The massive scope of the project demanded development and refinement of new computational tools for sequence assembly and phylogenetic analysis. The research team behind the decade-long project used supercomputers to process the genetic sequences from plant samples and map the data onto more than a half-million "family trees" showing the relationship among gene families.
Barker said the University of Arizona stood out from the collaboration in that several undergraduate students were at the core of the project, most notably Thomas Kidder, Sally Galuska and Chris Reardon, all of whom graduated with degrees in bioinformatics. They worked closely with Zheng Li, a doctoral student in Barker’s lab, to analyze hundreds of thousands of gene trees.
"It would be difficult to do these analyses anywhere else," Barker said. "The high-performance computer facilities at the University of Arizona and CyVerse made analyses of this scale possible in the first place."
"1KP was one of the grand challenge initiatives that CyVerse was originally designed to support and enable," said Ramona Walls, CyVerse senior science informatician. "Researchers often take these large-scale, computationally intensive projects for granted now, forgetting how difficult it was to do something of this nature when 1KP started. Seeing 1KP come to fruition is almost like watching your kid graduate from college. It is especially gratifying to have all of the data publicly available in one place on the CyVerse Data Commons, because it means that even more science can continue to come out of the project."
The timing of 244 whole genome duplications across the green plant tree of life was one of the interrelated research focuses of the project. By comparing genetic sequences across gene trees, researchers can distentangle relationships between plant species.
"If you have a genome duplication that happened a long time ago in evolution, you expect to see traces of it in the descendants from that lineage," Barker said. "Every flowering plant that you encounter on a daily basis, outside or on your dinner plate, has traces of ancient genome duplications in its genome.
"Perhaps the biggest surprise of our analyses was the near absence of whole genome duplications in the algae,” he said. “Building on nearly 20 years of research on plant genomes, we found that the average flowering plant genome has nearly four rounds of ancestral genome duplication dating as far back as the common ancestor of all seed plants more than 300 million years ago.

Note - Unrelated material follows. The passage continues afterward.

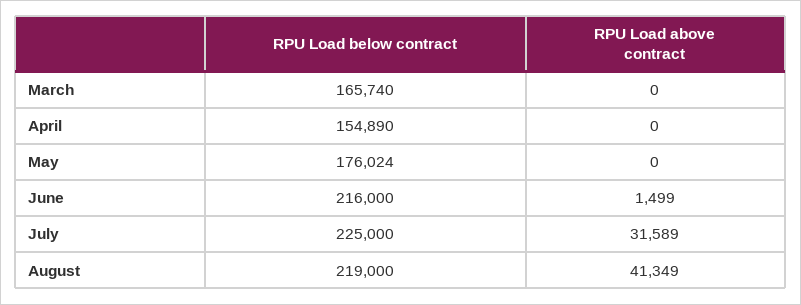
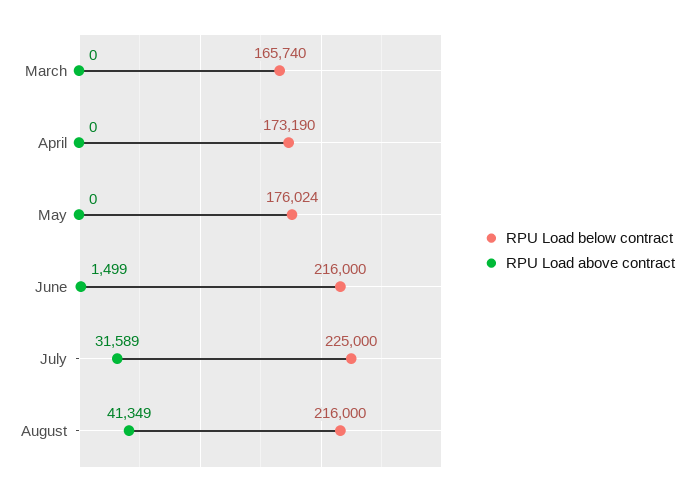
RPU Load below contract, April: 154890 -> 173190
RPU Load below contract, August: 219000 -> 216000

We also find multiple rounds of genome duplication in fern lineages, but there is little evidence of genome doubling in algal lineages.”
In addition to genome duplications, the expansion of key gene families has contributed to the evolution of multicellularity and complexity in green plants, including evolutionary innovations such as the origin of the seed and later the flower.
Having a large, cohesive dataset in one place provides plant scientists everywhere with a valuable roadmap to navigate complications in ongoing and future research projects and offers practical applications in seemingly unrelated fields, Barker explained.
Among the unexpected byproducts of the sequencing collaboration, which has made their data publicly available throughout the project, has been the discovery of photosensitive molecules that greatly expanded the toolbox of neuroscientists who study brain functions in other organisms.
Sequences, sequence alignments, and tree data are available through the CyVerse Data Commons.